- Kaynaktan alıntı -
##########

Bu eleştirimiz ışığında 5. maddeye eklenen yeni fıkra dikkate alındığında; birinci fıkrada dört bent olarak yer alan suçlar ile Türk Ceza Kanunu m.228’de düzenlenen kumar oynanması için yer ve imkan sağlama suçlarından, kumar için yer ve imkan sağlama suçunun bilişim sistemlerinin kullanılması suretiyle veya 228. maddede sayılan suçların bir örgütün faaliyeti çerçevesinde işlenmesi hallerinde, CMK m.128’e göre taşınmazlara, hak ve alacaklara elkoyma yapılabileceği gibi, CMK m.135 kapsamında telekomünikasyon yoluyla iletişimin denetlenmesi, örgüt faaliyeti çerçevesinde işlenip işlenmediğine bakılmaksızın CMK m.139’a göre gizli soruşturmacı görevlendirilmesi ve CMK m.140 uyarınca da teknik araçlarla izleme yöntemlerine başvurma suretiyle delil toplanması ve şüpheli veya sanıklara ulaşılması mümkün hale getirilmiştir. Hatta bu suçların toplu olarak işlenmesi durumlarında, 667 sayılı KHK’nın 6 ve 668 sayılı KHK’nın 3. maddelerinde olağanüstü halin devam ettiği sürece şüpheli ve sanıklar aleyhine getirilen tedbirlerin de, iddiaya konu suçların olağanüstü halin ilanına yol açan eylemlerle ilgili olmamasına rağmen gündeme alınabileceğini ve uygulanabileceğini hatırlatmak isteriz.

Bu ek fıkra yoluyla; son zamanlarda örgütlü, toplu, sistematik ve bilişim sistemleri kullanılması yoluyla icra edilen kumar ve izinsiz bahis ve şans oyunları oynatılması veya bu oyunların oynanması için yer veya imkan sağlanması eylemlerine ilişkin delillerin elde edilebileceğine, faillerin adalet önüne çıkarılacağına ve bu şekilde birçok insanı mağdur eden, Devletin de gelir kaybetmesine yol açtığı kabul edilen iktisadi içerikli suçların önüne geçebileceğine inanılmaktadır.

##########

- Listelenen kayıtlar -
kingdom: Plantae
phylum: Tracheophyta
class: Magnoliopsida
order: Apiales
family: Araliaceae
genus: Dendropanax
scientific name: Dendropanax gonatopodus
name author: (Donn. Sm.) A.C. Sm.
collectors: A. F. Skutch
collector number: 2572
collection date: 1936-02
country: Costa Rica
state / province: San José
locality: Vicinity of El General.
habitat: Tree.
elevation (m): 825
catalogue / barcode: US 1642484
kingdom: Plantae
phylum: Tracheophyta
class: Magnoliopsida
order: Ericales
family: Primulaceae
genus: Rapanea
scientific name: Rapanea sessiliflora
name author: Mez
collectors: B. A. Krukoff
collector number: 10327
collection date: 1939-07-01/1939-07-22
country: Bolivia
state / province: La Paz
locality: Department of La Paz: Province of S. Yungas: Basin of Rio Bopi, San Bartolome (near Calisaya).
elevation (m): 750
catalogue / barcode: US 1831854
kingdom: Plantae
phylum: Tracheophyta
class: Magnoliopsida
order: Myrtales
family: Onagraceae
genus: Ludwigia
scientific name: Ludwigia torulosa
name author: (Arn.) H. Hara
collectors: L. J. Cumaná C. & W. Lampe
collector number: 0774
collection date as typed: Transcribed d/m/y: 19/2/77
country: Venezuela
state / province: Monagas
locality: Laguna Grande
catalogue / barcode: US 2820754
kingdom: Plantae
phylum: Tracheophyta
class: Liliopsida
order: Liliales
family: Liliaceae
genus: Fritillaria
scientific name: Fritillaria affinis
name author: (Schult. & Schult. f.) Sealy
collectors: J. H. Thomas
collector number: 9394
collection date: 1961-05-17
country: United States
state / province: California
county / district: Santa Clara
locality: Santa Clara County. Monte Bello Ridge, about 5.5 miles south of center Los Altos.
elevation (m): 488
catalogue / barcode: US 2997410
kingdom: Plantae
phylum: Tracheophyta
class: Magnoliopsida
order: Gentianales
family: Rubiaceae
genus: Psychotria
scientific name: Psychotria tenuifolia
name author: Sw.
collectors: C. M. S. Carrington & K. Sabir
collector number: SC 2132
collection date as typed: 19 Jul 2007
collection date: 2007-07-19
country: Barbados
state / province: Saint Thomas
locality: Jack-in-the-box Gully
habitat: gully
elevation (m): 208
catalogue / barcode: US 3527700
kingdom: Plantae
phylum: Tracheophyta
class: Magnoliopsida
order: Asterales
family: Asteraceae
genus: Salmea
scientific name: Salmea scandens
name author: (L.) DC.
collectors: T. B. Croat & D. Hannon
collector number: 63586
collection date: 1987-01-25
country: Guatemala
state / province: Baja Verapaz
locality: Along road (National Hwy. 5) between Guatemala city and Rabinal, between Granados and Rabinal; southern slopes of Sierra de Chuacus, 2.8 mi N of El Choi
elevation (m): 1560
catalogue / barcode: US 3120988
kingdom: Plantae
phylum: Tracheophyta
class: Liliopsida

##########

- Yönerge ve koşullar -
Kumar ve izinsiz bahis suçlarında başvurulabilecek soruşturma tedbirlerini anlatan metni, son cümlesinden sonra kaldığı yerden sürdürün. Bu alıştırma için listeye gerek yoktur.

- Alıştırma yanıtı -
Belirtmeliyiz ki; Ceza Muhakemesi Kanunu’nda yapılan değişiklikler derhal yürürlüğe girer, şüphelinin veya sanığın aleyhine olup olmadığına bakılmaz, Ceza Hukukunun vazgeçilmezi olan “suçta ve cezada kanunilik” ilkesinde olduğu gibi, şüpheli veya sanık aleyhine olanların geçmişe etkili olamayacağı, lehine olanların etkili olacağı şeklinde bir sonuca varılamaz, yürüyen soruşturma ve kovuşturmaların değişikliğe kadar tamamlanmış tasarrufları geçerliliğini korur, daha sonra yapılacaklar ise yeni yasal düzenlemeye tabi tutulur. Bununla birlikte; CMK’da bir soruşturma veya kovuşturmanın esasını etkileyecek nitelikte değişikliğe gidildiğinde, bu değişikliğin şüpheli veya sanık lehine olması kaydıyla geçmişe etkili olmasının, örneğin hukuka aykırı elde edilip edilmediğinde tereddüt olan bir delilin, yasal değişiklikle hukuka aykırılığının netleştiği durumda, artık bu delilin yargılamada şüpheli veya sanık aleyhine kullanılabilmesinin mümkün olamayacağı ileri sürülebilir.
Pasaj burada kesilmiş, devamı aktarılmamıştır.